Right regarding protagonists, sorry.

Oh, yeah. And I didn't read Rand in high school, so I couldn't have gotten over her then. I read her in college. Late college.

Of course, my smarter brother, listened to The Fountainhead on tape when he was 11. Or something ridiculously precocious like that.

Okay, my problem is with FDR's Freedom from Want and Freedom from Fear.

Rand says it in Fountainhead. You can have freedom TO something or you can have freedom FROM something.

I'll take the freedom TO (to work my ass off, so I can earn enough money to not want food or a roof over my head), thank you very much.

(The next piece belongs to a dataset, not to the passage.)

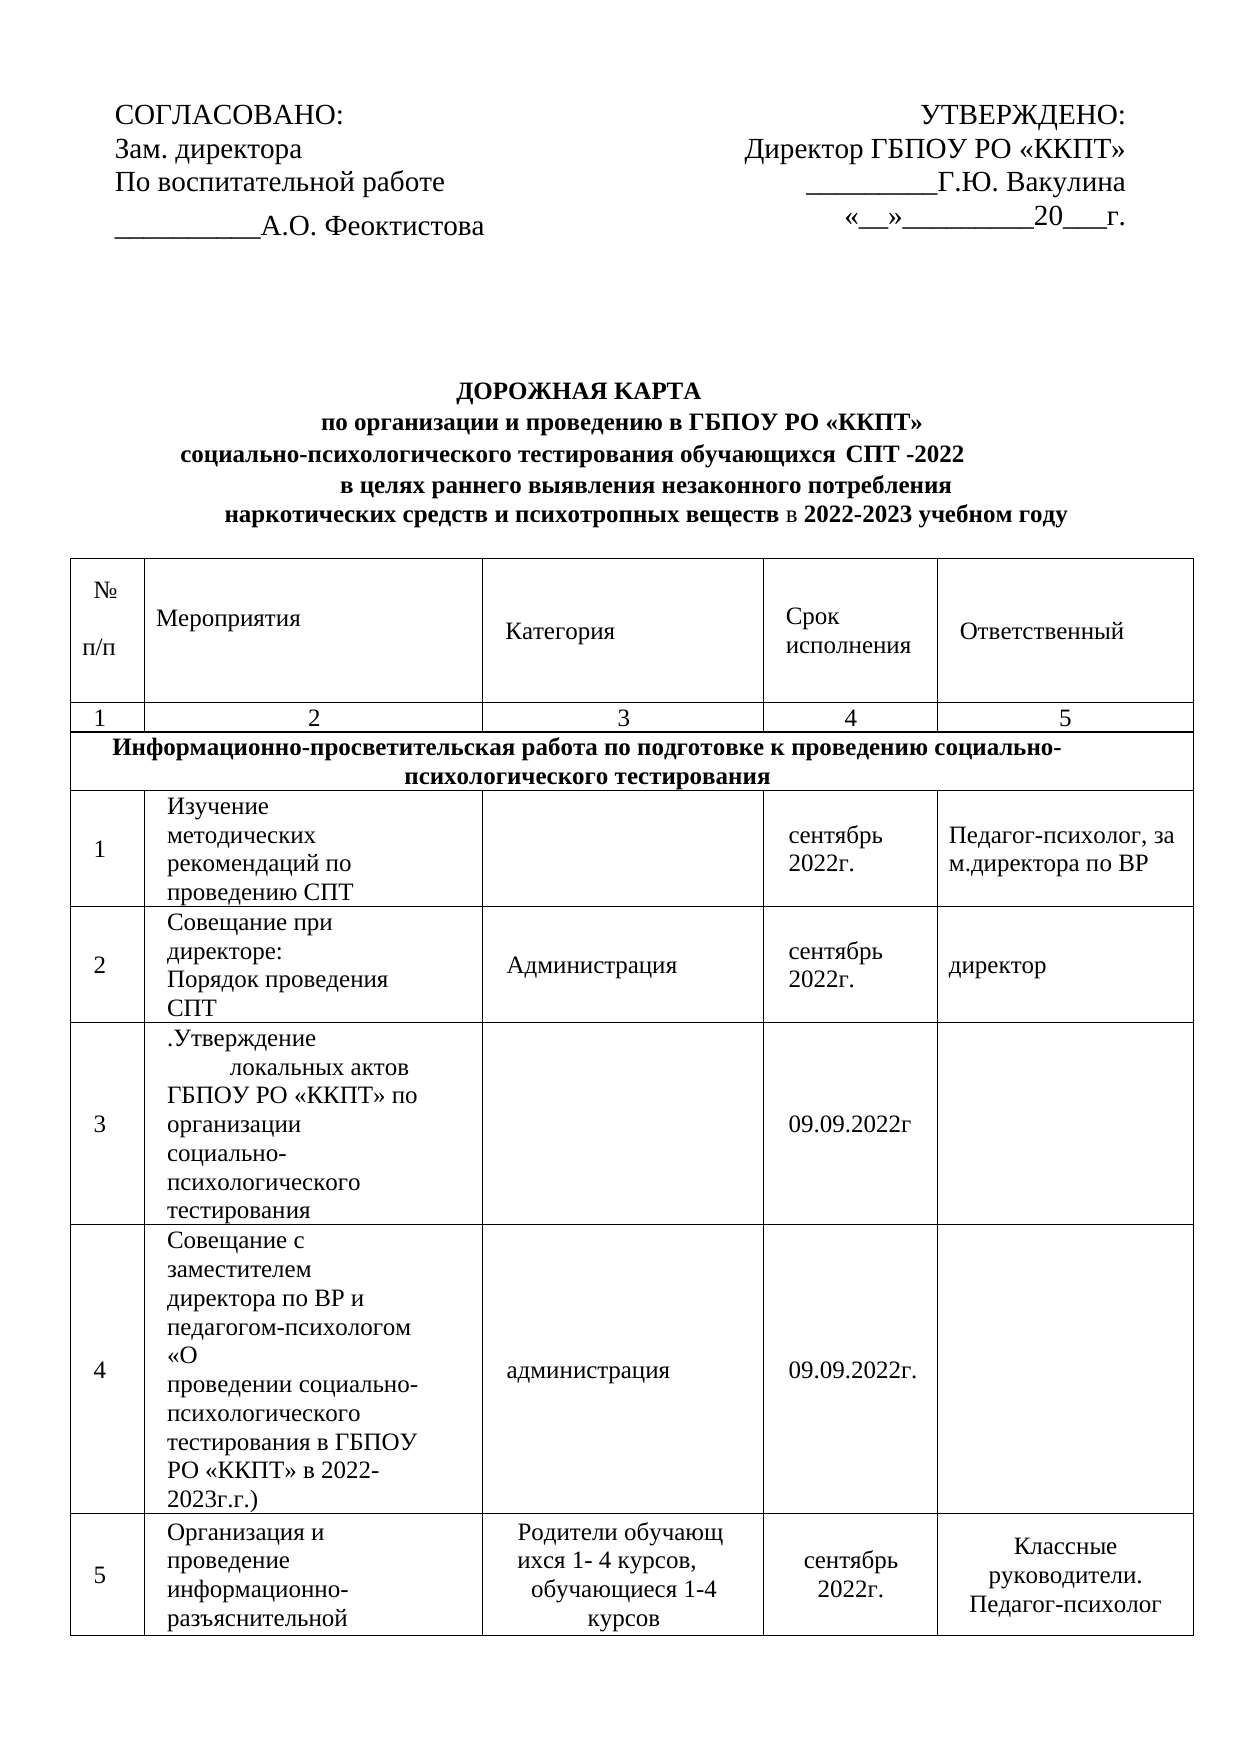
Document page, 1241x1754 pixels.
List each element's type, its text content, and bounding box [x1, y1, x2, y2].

And Stalin? Great man? The guy killed (well, by ordering their deaths) more people than Hitler. Man, don't talk about freedom and include the communist version of GW Bush.

The we're.

The FOUNTAINHEAD was about Howard Roark, superawesome architect who could do everything better than everything else. He passionately raped the tall, skinny, blond capitalist woman who respected and loved only him despite marrying two other losers first. ATLAS SHRUGGED started with Henry Rearden of REardon Steel being admired by another tall, blond, skinny, capitalist who wore gray suits and again was overtaken sexually by all the lead awesome capitalists, including John Galt. Who is John Galt?

I think she managed to flee the suddenly communist Russia and spent time in Chicago before heading out to LA. I know people who live by these books and do not regard them as fiction.

Lennin and Stalin we're Great Men too.

Proving how much of a great man I'm not, two typos in this one sentence. Can you spot them?